How do I make this comparison using the set categorical rules instead of the lexicon order rule?
Given the dataset:
df = pd.DataFrame({
'NUMBER':[12, 26, 16, 34, 38, 1, 26, 8],
'SHIRT_SIZE':['S', 'M', 'XL', 'L', 'S', 'M', 'L', 'XL'],
'SHIRT_SIZE2':['M', 'S', 'L', 'XL', 'M', 'L', 'XL', 'S']
})
from pandas.api.types import CategoricalDtype
c_dtype = CategoricalDtype(categories = ["S","M","L","XL"],ordered = True)
df['SHIRT_SIZE'] = df['SHIRT_SIZE'].astype(c_dtype)
df['SHIRT_SIZE2'] = df['SHIRT_SIZE2'].astype(c_dtype)
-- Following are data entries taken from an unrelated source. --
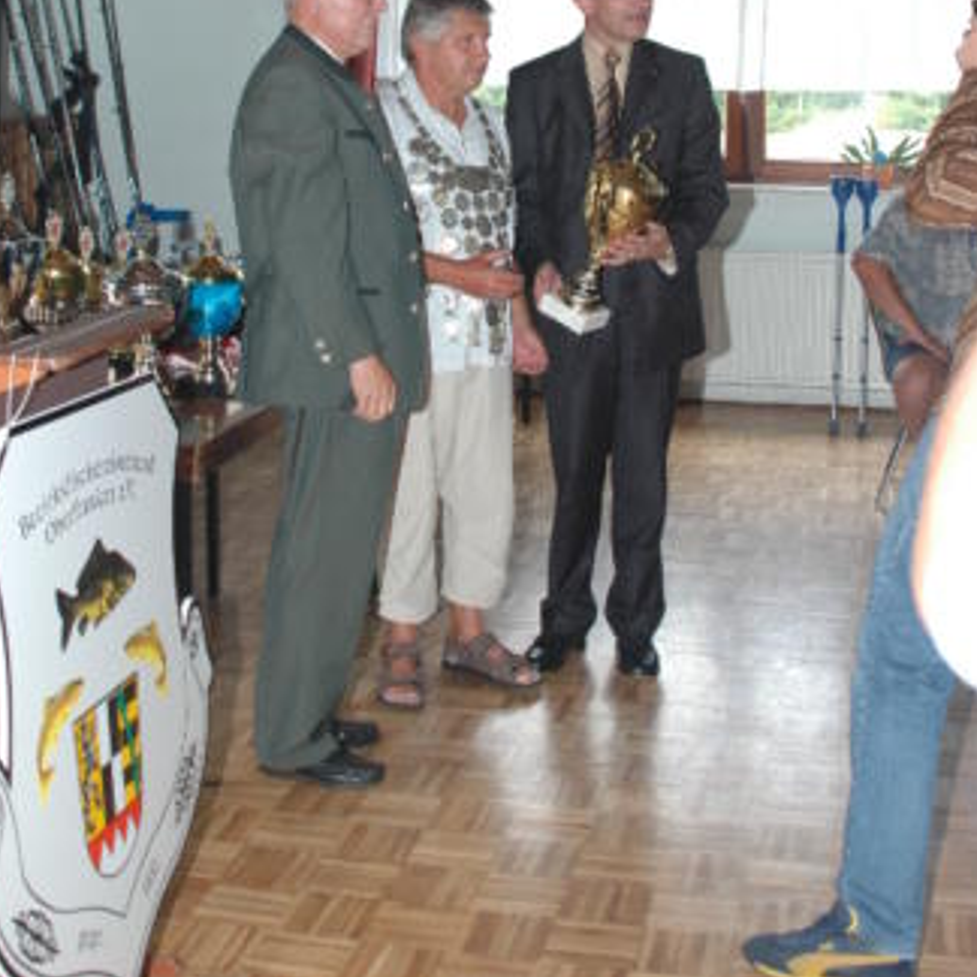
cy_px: 232
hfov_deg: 31.1
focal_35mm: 55
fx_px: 1756
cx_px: 482
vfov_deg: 30.5
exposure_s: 1/80
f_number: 4.5
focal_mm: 28
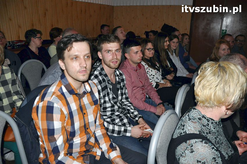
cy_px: 82
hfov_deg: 67.4
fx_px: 185
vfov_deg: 47.8
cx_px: 124
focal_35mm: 27
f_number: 4.5
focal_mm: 18
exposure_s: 1/60
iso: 1000
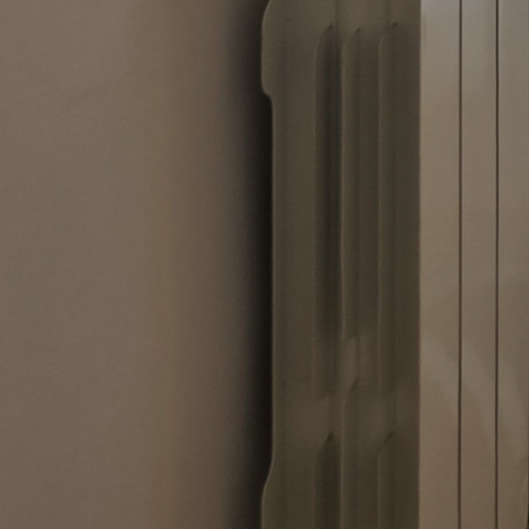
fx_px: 2057
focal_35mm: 119
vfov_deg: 12.6
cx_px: 1408
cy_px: -587
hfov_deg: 11.3
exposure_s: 1/118
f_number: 1.7
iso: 12
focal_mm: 6.3
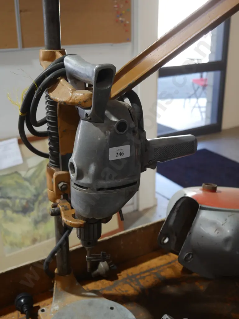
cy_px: 160
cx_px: 120
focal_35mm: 44
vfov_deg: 42.9
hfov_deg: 32.9
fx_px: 405
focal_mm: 22
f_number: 4.7
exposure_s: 1/60
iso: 500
NUMBER | SHIRT_SIZE | SHIRT_SIZE2 | |
---|---|---|---|
0 | 12 | S | M |
1 | 26 | M | S |
2 | 16 | XL | L |
3 | 34 | L | XL |
4 | 38 | S | M |
5 | 1 | M | L |
6 | 26 | L | XL |
7 | 8 | XL | S |
The dtype
of 'SHIRT_SIZE'
and 'SHIRT_SIZE2'
is Categories (4, object): ['S' < 'M' < 'L' < 'XL']
I would like to compare the shirt sizes between the two columns 'SHIRT_SIZE'
and 'SHIRT_SIZE2'
I attempted:
def compare_size(row):
if (row['SHIRT_SIZE'] < row['SHIRT_SIZE2']):
return 'SMALLER'
elif (row['SHIRT_SIZE'] > row['SHIRT_SIZE2']):
return 'LARGER'
else:
return 'SAME'
df['COMPARE_SIZE'] = df.apply(lambda row: compare_size(row), axis=1)
Resulting in:
NUMBER | SHIRT_SIZE | SHIRT_SIZE2 | COMPARE_SIZE | |
---|---|---|---|---|
0 | 12 | S | M | LARGER |
1 | 26 | M | S | SMALLER |
2 | 16 | XL | L | LARGER |
3 | 34 | L | XL | SMALLER |
4 | 38 | S | M | LARGER |
5 | 1 | M | L | LARGER |
6 | 26 | L | XL | SMALLER |
7 | 8 | XL | S | LARGER |
Notice that there are some rows e.g. row 0 where 'S' -> 'M' and row 1 where 'M' -> 'S' do not follow the order of our categorical dtype
rules
Logically, the interpretation is: "SHIRT_SIZE is <COMPARE_SIZE> THAN SHIRT_SIZE2"
I am guessing that the lexicon order of the string is the underlying rule used to compare these shirt sizes rather than the categorical rule we have set where Categories (4, object): ['S' < 'M' < 'L' < 'XL']
.
I hope to compare the shirt sizes according to the categorical order.
Use numpy select to compare the values and genereate your new column:
condlist = [df.SHIRT_SIZE.gt(df.SHIRT_SIZE2), df.SHIRT_SIZE.lt(df.SHIRT_SIZE2)]
result_list = ["LARGER", "SMALLER"]
compare_size = np.select(condlist, result_list, "SAME")
df.assign(compare_size=compare_size)
NUMBER SHIRT_SIZE SHIRT_SIZE2 compare_size
0 12 S M SMALLER
1 26 M S LARGER
2 16 XL L LARGER
3 34 L XL SMALLER
4 38 S M SMALLER
5 1 M L SMALLER
6 26 L XL SMALLER
7 8 XL S LARGER